La desazón política y existencial dejada por la Segunda Guerra Mundial marcó a varias generaciones con la certidumbre de que la guerra, llevada a esas escalas, ya no era un recurso humanamente aceptable. Quizás esa conciencia hizo que la siguiente conflagración no pasara de ser una Guerra Fría y que se resolviera con la derrota de uno de los contendores, la Unión Soviética, por el efecto combinado de dos instrumentos: la tecnología y el capital. La elite soviética, que siempre creyó en lo primero y detestaba lo segundo, fue arrasada por la evidencia de que, sin recursos económicos, jamás podría imponerse. La estrategia china supera ese déficit. Está dispuesta a triunfar con recursos y con conocimientos. Su forma de comunismo es original y su ambición de superpoder también lo es.

Pero no es una democracia. El régimen político en que se sustenta es incompatible con sus deseos de globalidad y eso la conduce a dos opciones: el colapso o la confrontación con una parte de la humanidad que no está dispuesta a entregar sus libertades públicas. En el primer caso, sería el fracaso de otro sueño de sociedad perfecta; en el otro, una materialización de lo impensable, lo que fue inaceptable para las últimas generaciones del siglo XX.
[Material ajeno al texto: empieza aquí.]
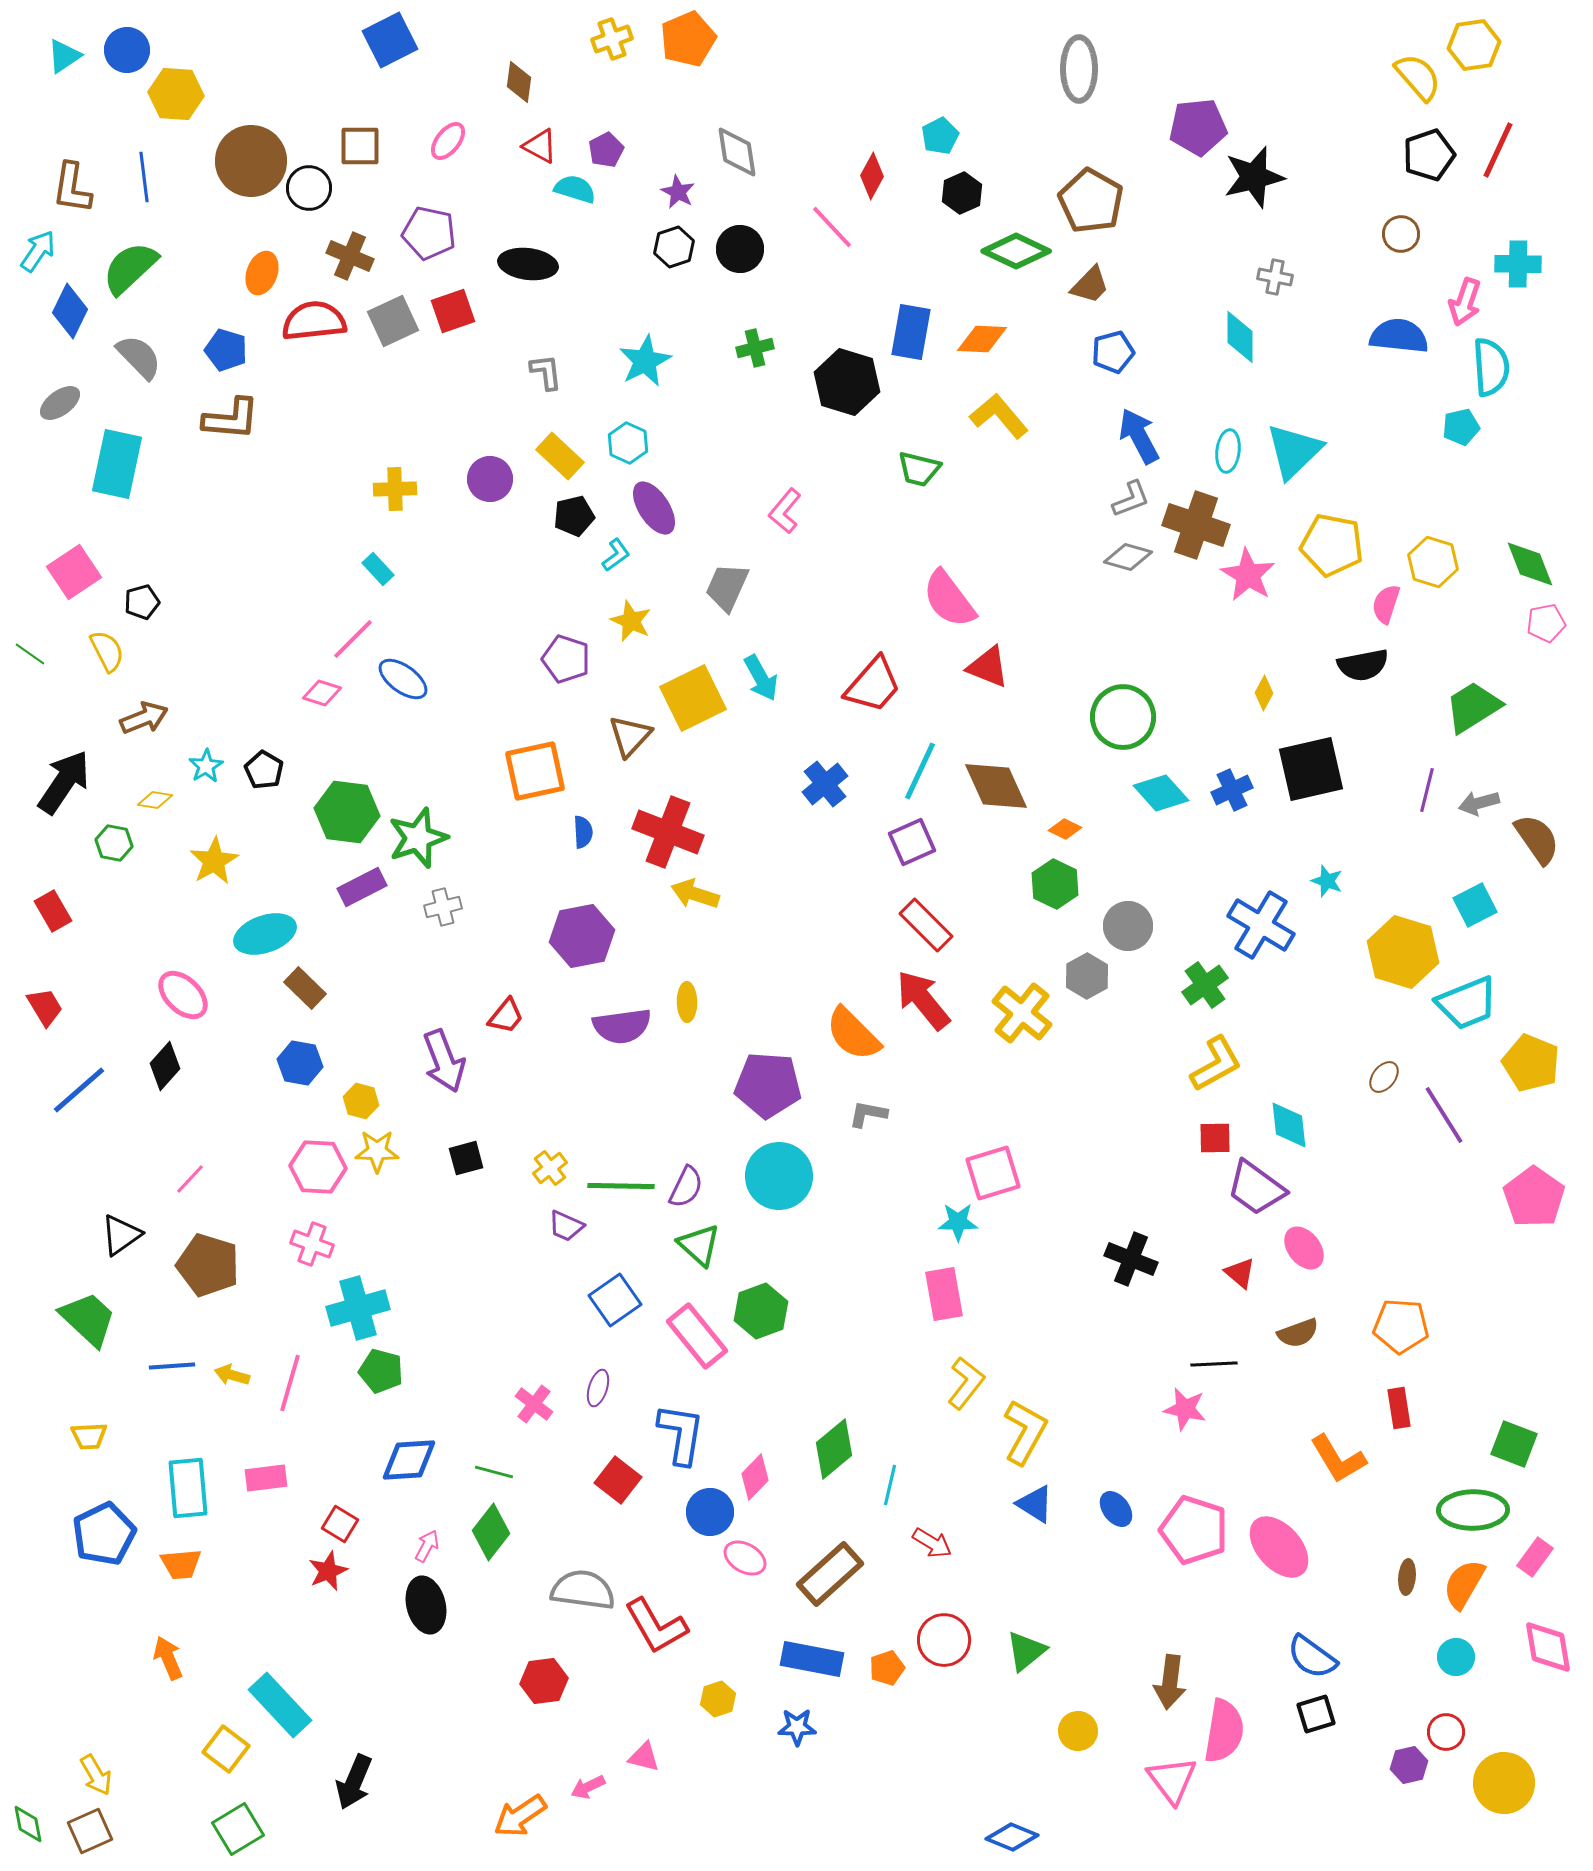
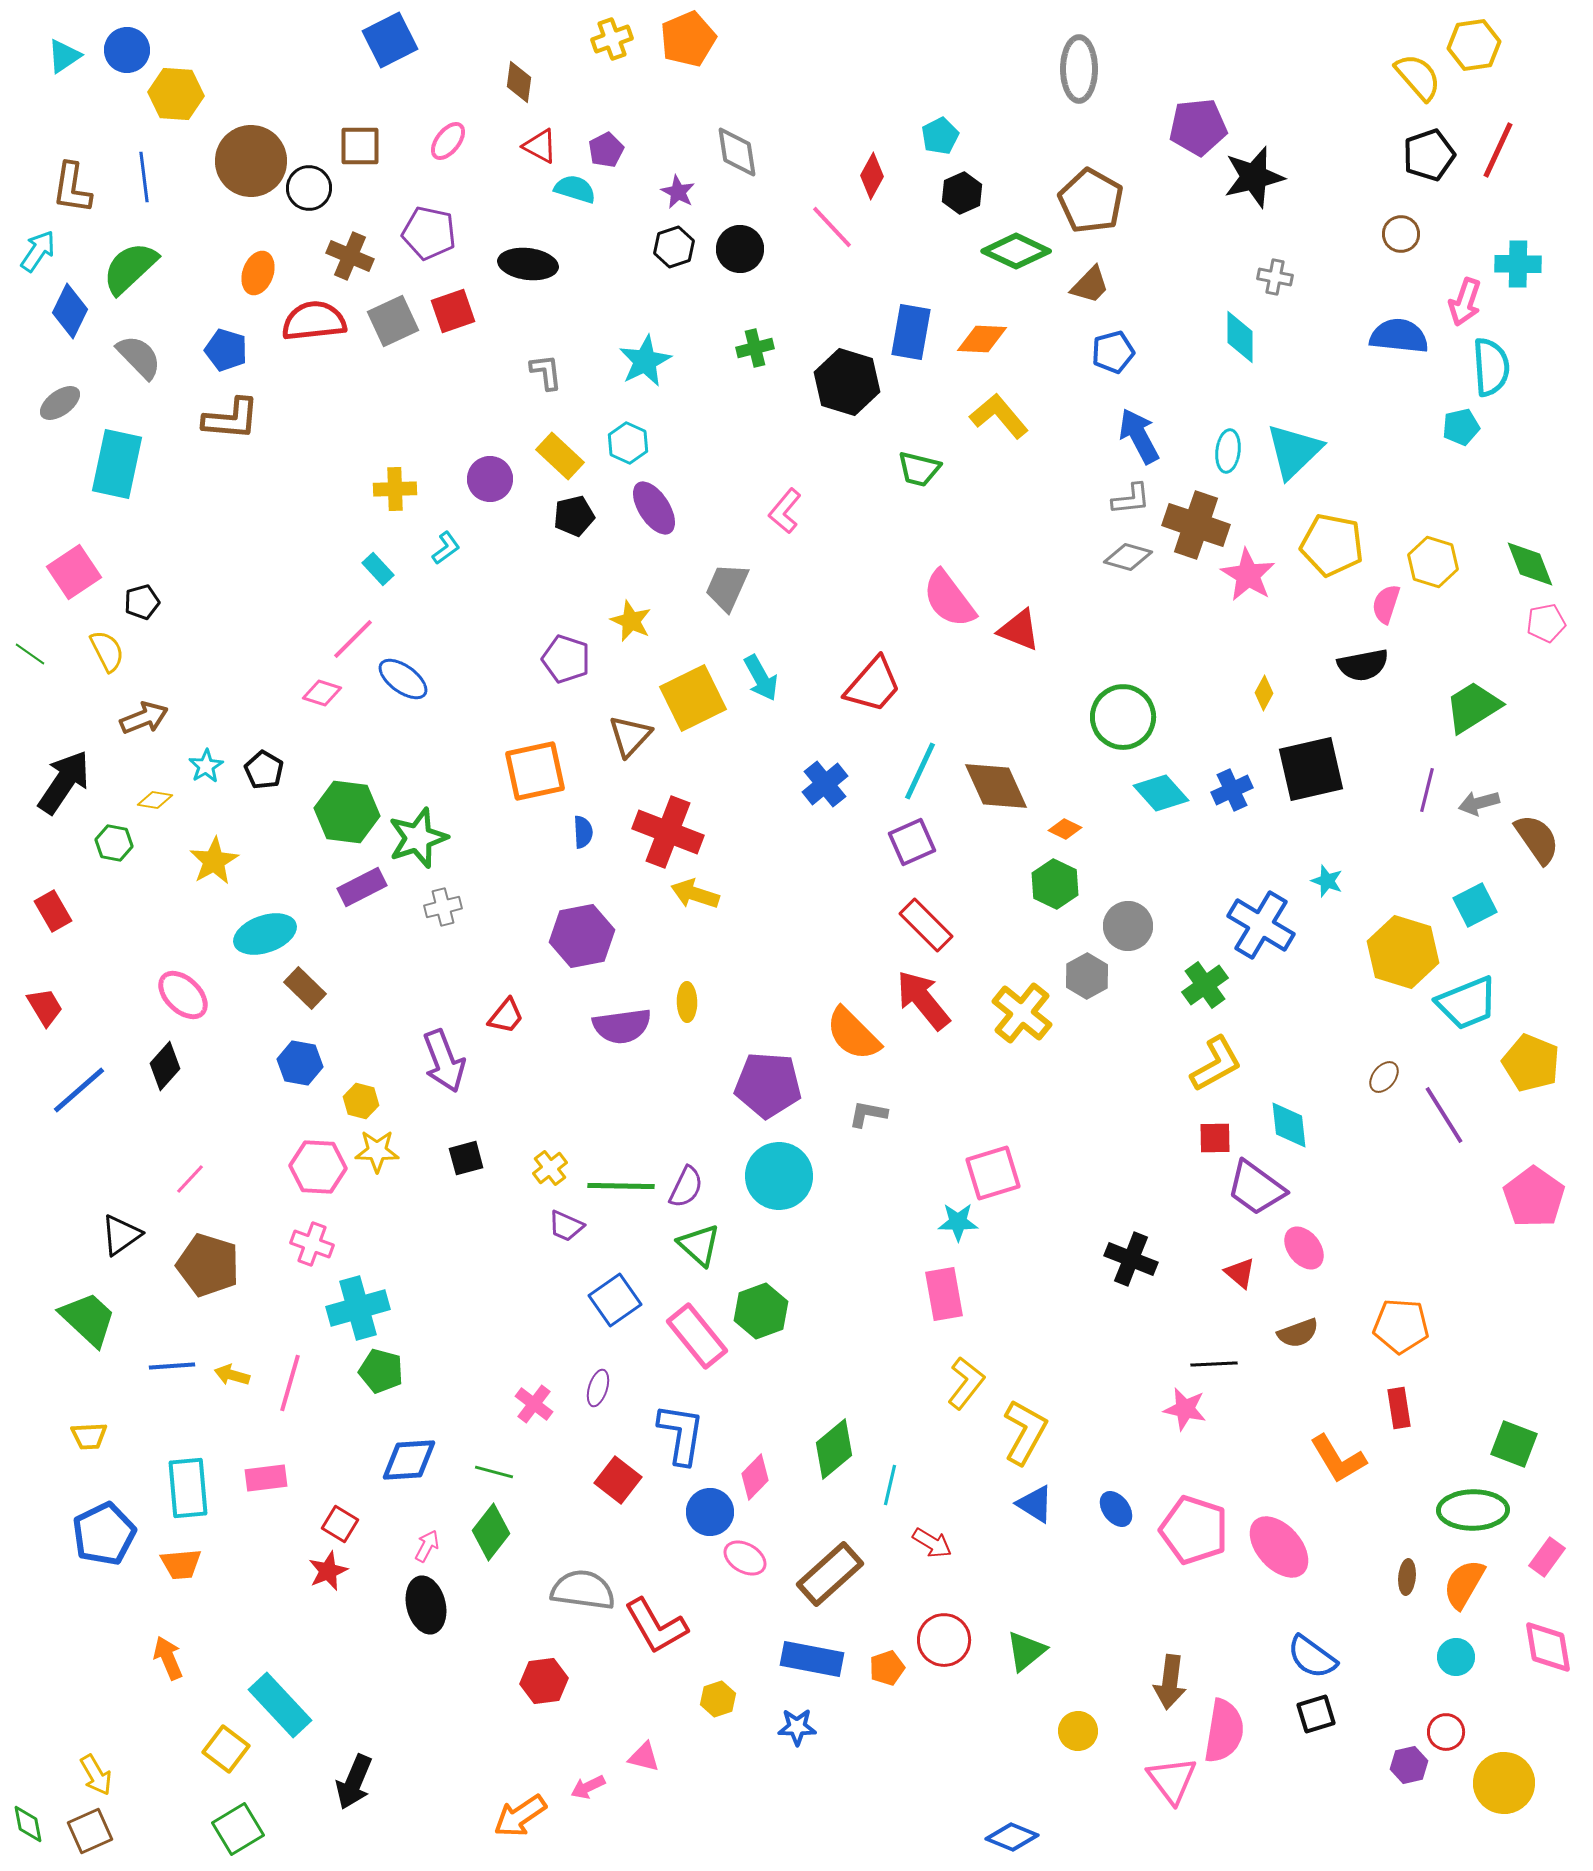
orange ellipse at (262, 273): moved 4 px left
gray L-shape at (1131, 499): rotated 15 degrees clockwise
cyan L-shape at (616, 555): moved 170 px left, 7 px up
red triangle at (988, 667): moved 31 px right, 37 px up
pink rectangle at (1535, 1557): moved 12 px right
Es curioso que el año de las superpotencias se cierre con Rusia aplastando otra vez a la disidencia interna y prolongando su ya larga amenaza contra Ucrania, donde, según distintos cálculos, se quedó entre un 25% y un 30% de las armas estratégicas soviéticas. Pero el juego de Putin, angustioso como puede ser, ya es de segunda liga. Puede querer llevar a Europa a una nueva situación de tensión extrema en el 2022, pero es difícil que pase de ser la pretensión de un tiranuelo. No se compara con el tamaño de las ambiciones de la nueva China.

China también fue el punto de origen del Covid-19, que cumple dos años obligando al planeta a tomar una panoplia de medidas extravagantes, como convertir a todas las personas en enmascaradas, cancelar los placeres más queridos del nuevo siglo -los viajes, las fiestas, las multitudes- y desolar las ciudades. El Covid-19 ha reconfigurado muchas prácticas sociales, posiblemente de manera permanente, y ha conseguido postergar temporalmente la otra idea apocalíptica, el cambio climático. Sin embargo, esa es otra materia en la que China tiene mucho que decir. O escuchar.- ¿Qué tiene todo esto que ver con Chile? Todo y, sin embargo, poco. El aliento de lo que pasa en el mundo parece llegar desvaído y algo retrasado al sur del planeta. En el mismo año en que realizaron las elecciones más importantes de su historia reciente, lo que los chilenos recuerdan más positivamente del año, según un estudio de Ipsos, son el IFE y el proceso de vacunación. Será, seguramente, una manera castiza de aterrizar los grandes dilemas del comienzo del siglo.